Sudden pain exploded along the back of my head, and I took one step before my legs went out from underneath me. I crumbled like a damn paper bag, down for the count, seeing blackness instead of stars. My brother’s face blurred into focus for a moment.

“She’s gone,” I repeated as my vision darkened. “Kat’s gone.”

And then there was nothing.

Please keep reading….

Somewhere off Spring Mills exit in Berkeley County, West Virginia

“I know you’re pissed at me.”

Paris closed the door behind him, eyeing the young man who was more than just his boss. Luc was his savior. The kid might only be fourteen, and had been much younger when they’d first met, but Luc had saved his life more than once.

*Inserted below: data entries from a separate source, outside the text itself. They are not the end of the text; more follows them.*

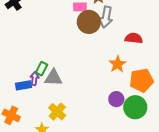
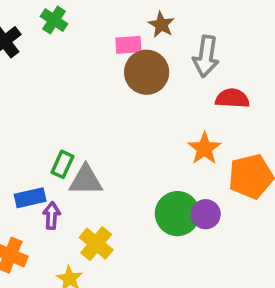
gray arrow: (106, 17) -> (206, 56), moved
purple arrow: (34, 79) -> (52, 216), moved
green circle: (135, 107) -> (177, 214), moved

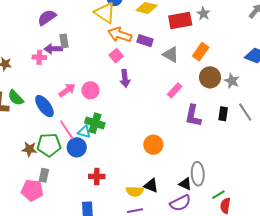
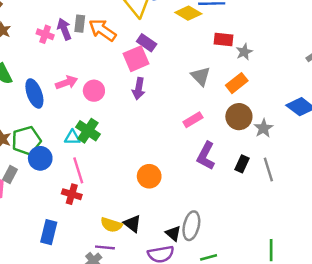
gray star: (203, 14) -> (244, 52), moved
red rectangle: (180, 21) -> (223, 39), size x0.7
orange arrow: (120, 35) -> (102, 30), moved
purple rectangle: (145, 41) -> (147, 43), moved
purple arrow: (53, 49) -> (64, 29), turned 54
pink square: (116, 56) -> (136, 59), size x1.5
pink line: (67, 130) -> (78, 170), moved
cyan triangle: (84, 132) -> (72, 137), turned -32
green pentagon: (49, 145) -> (26, 141), turned -30
blue circle: (77, 147) -> (40, 158), moved

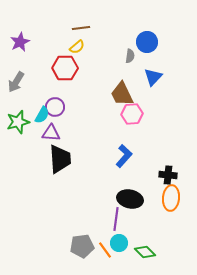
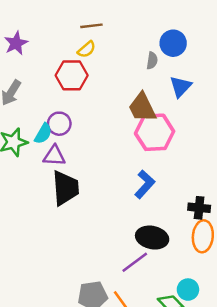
pink hexagon: (132, 114) -> (155, 132), size x1.4
purple line: (116, 219) -> (135, 262), turned 45
cyan circle: (119, 243) -> (188, 290), moved

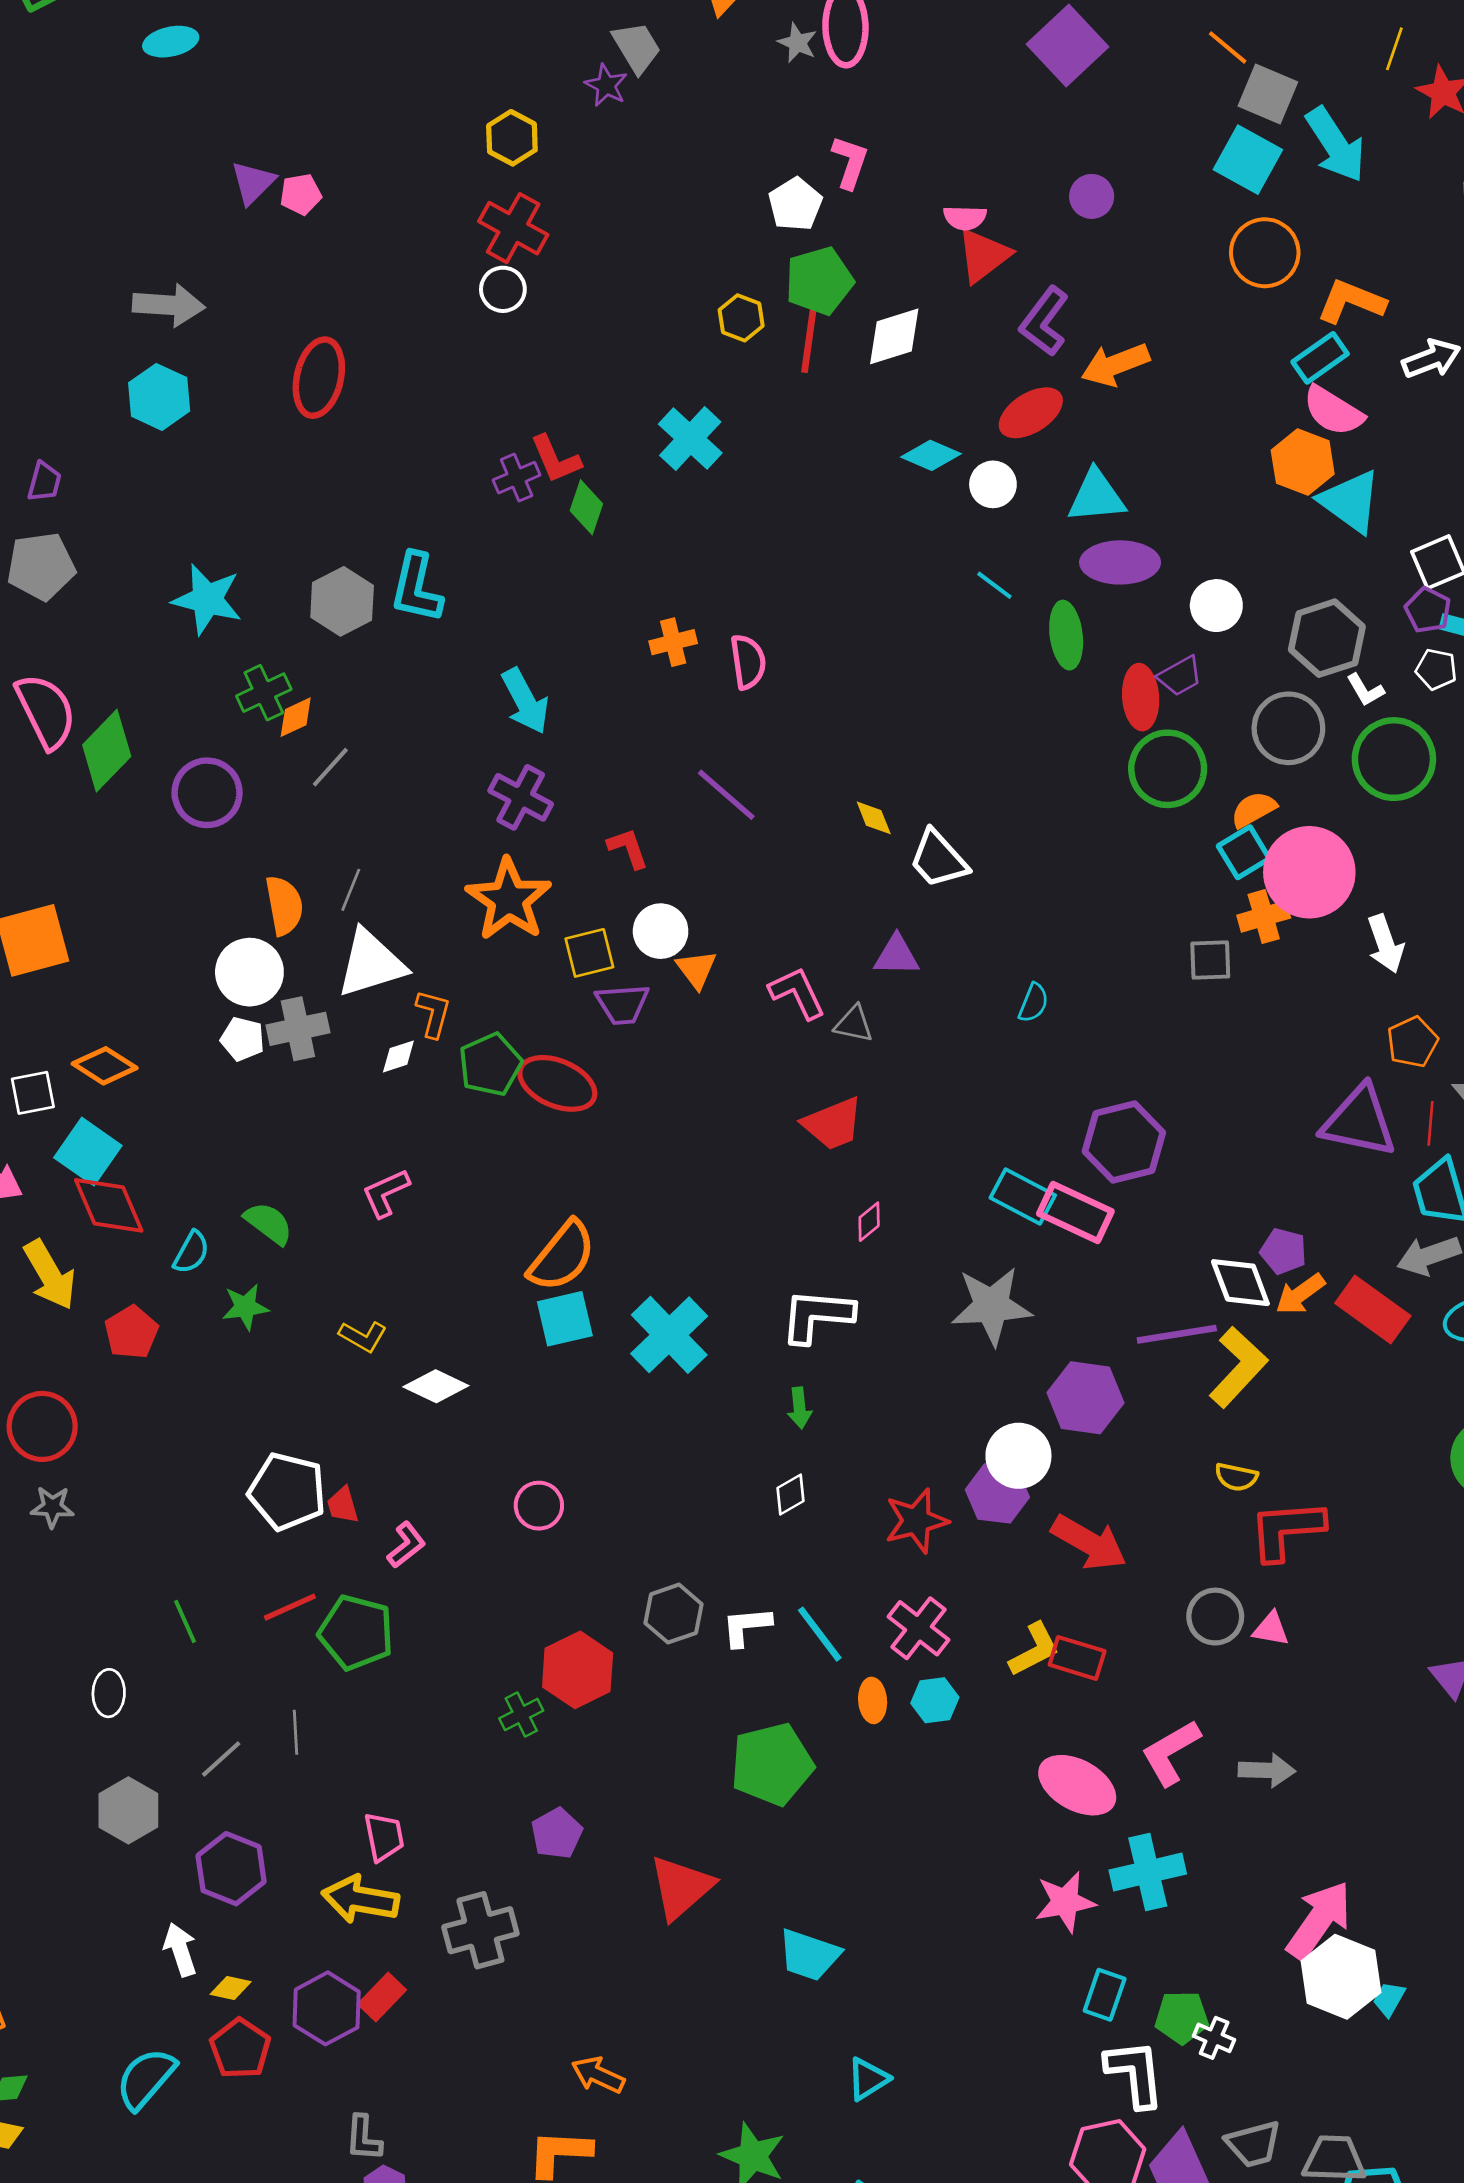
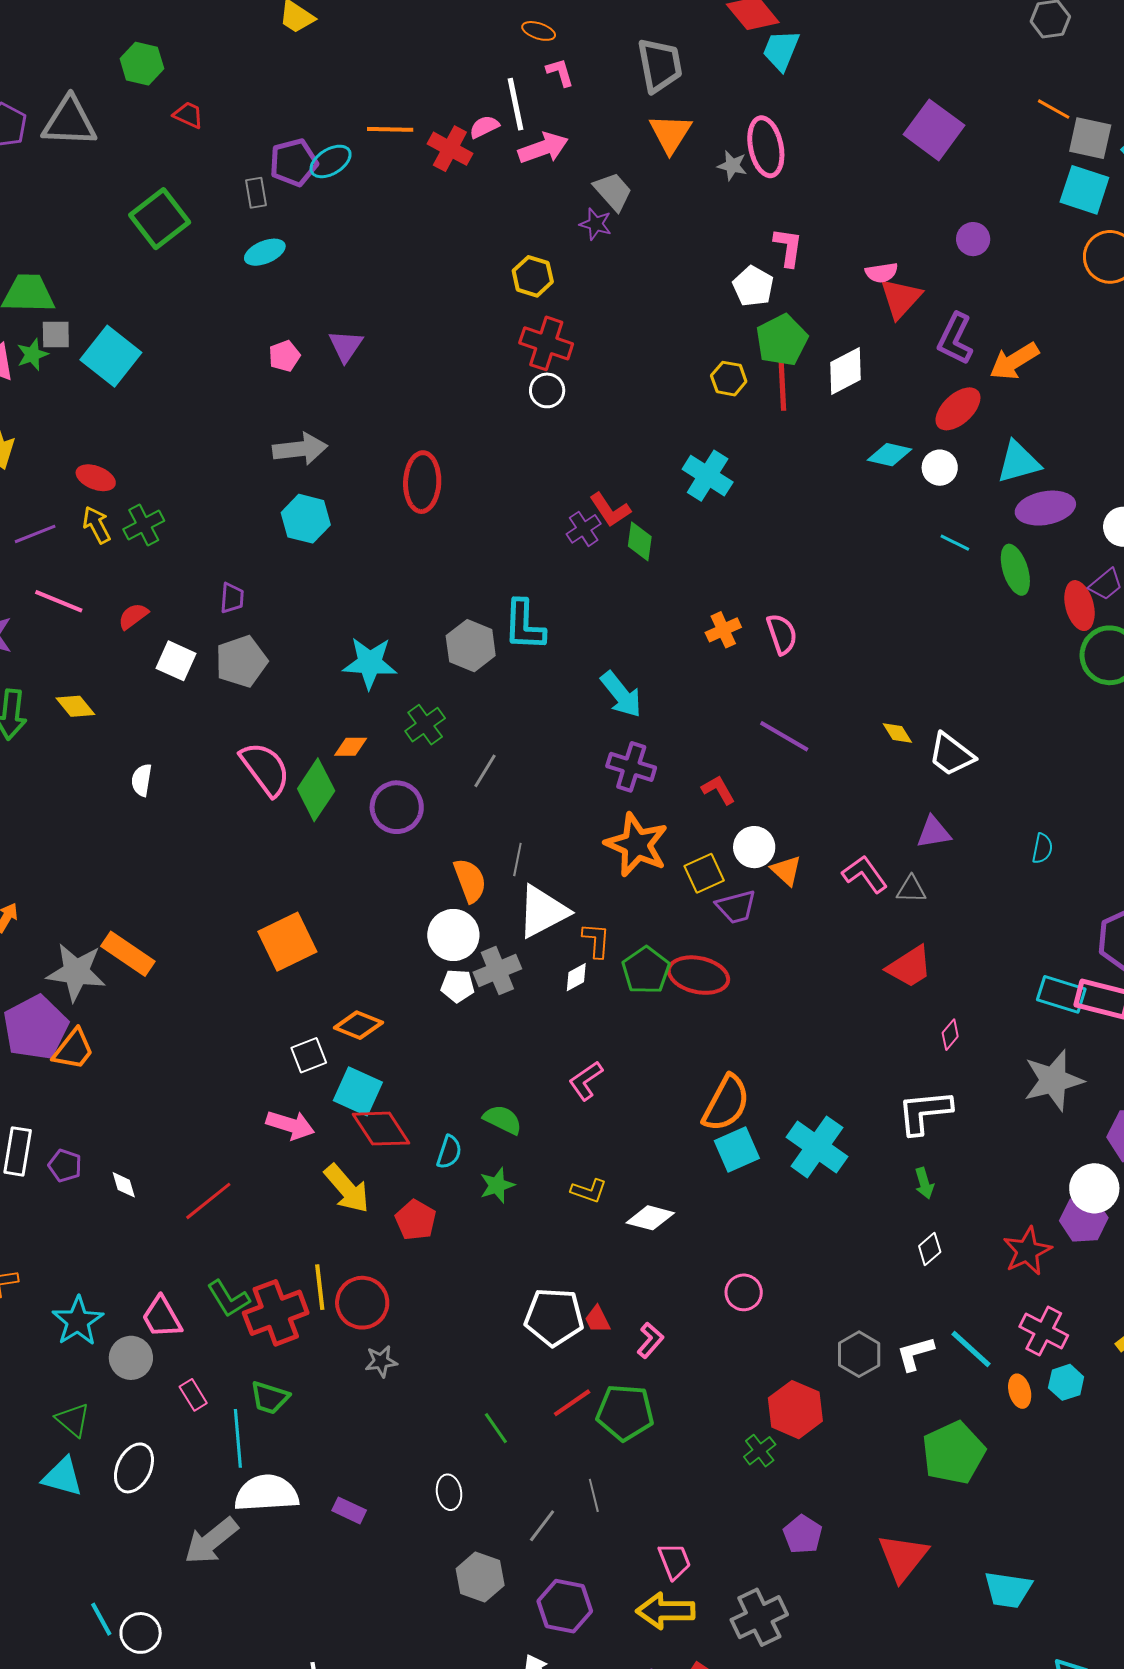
pink pentagon: (301, 194) -> (284, 356), moved
orange diamond: (296, 717) -> (351, 747), moved, turned 36

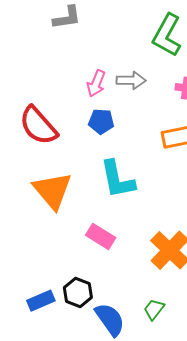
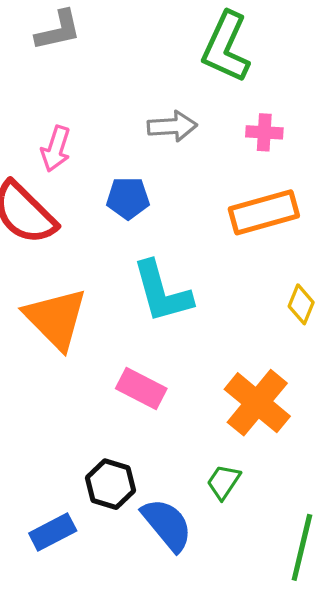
pink arrow: (96, 83) -> (56, 149), moved
blue rectangle: (41, 301) -> (53, 532), moved
green trapezoid: (154, 309) -> (224, 482), moved

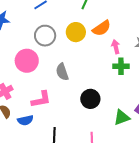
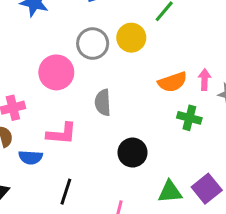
orange semicircle: (102, 28) -> (172, 82), moved
yellow circle: (76, 32) -> (131, 38), moved
pink arrow: (116, 47) -> (205, 80), moved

“Pissed might be too strong of a word,” Paris said after a moment.

Luc had moved from the couch to the cash-covered desk, and he sat behind it once again. He slowly lifted his chin, piercing Paris with the odd purple-colored eyes. Eyes that were a sign of his kind, because Luc wasn’t human, and he wasn’t a hybrid like Blake and Katy.

Luc was something far, far different.

“I know what I’m doing.” Luc leaned back in the chair and kicked his feet up on the desk, knocking over a stack of hundreds. He was holding something in his hands, and it wasn’t that damn game system for once.

“Do you?” Paris’s silvery gaze filled with doubt and a small measure of disappointment.